Pick out each line in the records below that contains the word "form" and copy those lines.

>> Begin AVAILABLE DATA

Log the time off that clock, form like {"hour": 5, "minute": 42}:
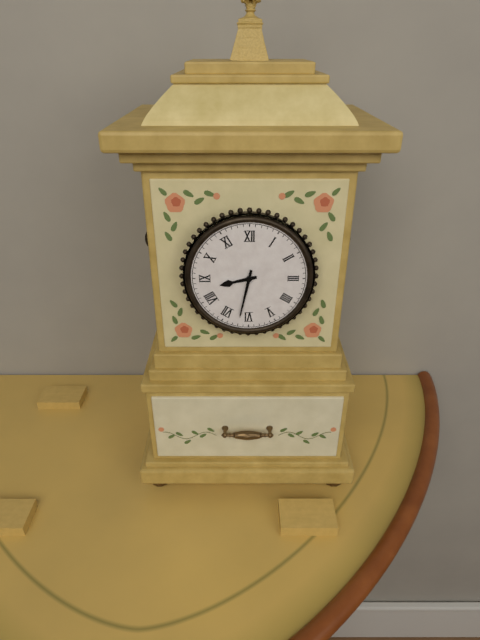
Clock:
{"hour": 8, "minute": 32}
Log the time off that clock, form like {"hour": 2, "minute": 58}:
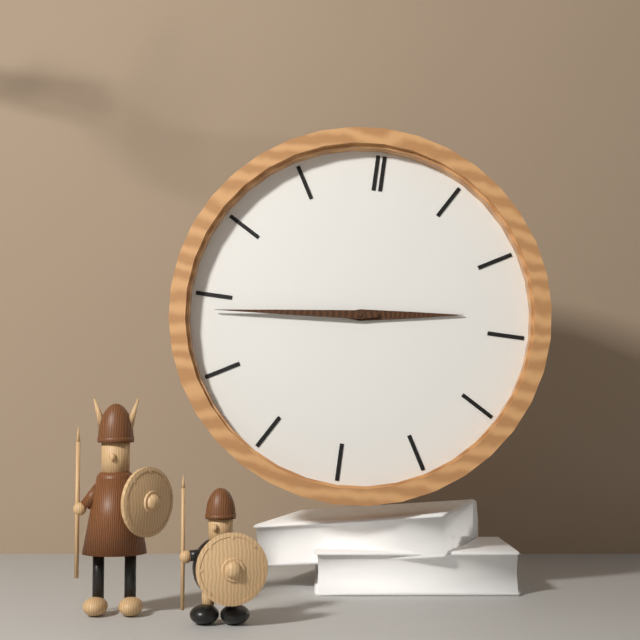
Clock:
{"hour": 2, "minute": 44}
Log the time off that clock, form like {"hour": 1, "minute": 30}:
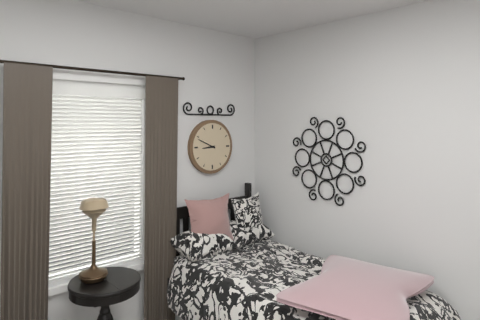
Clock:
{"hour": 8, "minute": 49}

>> End AVAILABLE DATA
>> Begin AVAILABLE DATA

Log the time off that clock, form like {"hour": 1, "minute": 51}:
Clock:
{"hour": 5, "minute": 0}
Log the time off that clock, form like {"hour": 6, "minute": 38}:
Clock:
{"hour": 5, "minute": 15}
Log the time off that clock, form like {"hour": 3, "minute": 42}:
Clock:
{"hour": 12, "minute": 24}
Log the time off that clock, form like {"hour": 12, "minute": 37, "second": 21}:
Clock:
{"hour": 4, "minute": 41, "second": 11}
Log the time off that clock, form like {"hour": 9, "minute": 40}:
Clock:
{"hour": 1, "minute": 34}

>> End AVAILABLE DATA

WRITTEN RESPONSE:
Log the time off that clock, form like {"hour": 5, "minute": 42}:
Log the time off that clock, form like {"hour": 2, "minute": 58}:
Log the time off that clock, form like {"hour": 1, "minute": 30}:
Log the time off that clock, form like {"hour": 1, "minute": 51}:
Log the time off that clock, form like {"hour": 6, "minute": 38}:
Log the time off that clock, form like {"hour": 3, "minute": 42}:
Log the time off that clock, form like {"hour": 12, "minute": 37, "second": 21}:
Log the time off that clock, form like {"hour": 9, "minute": 40}:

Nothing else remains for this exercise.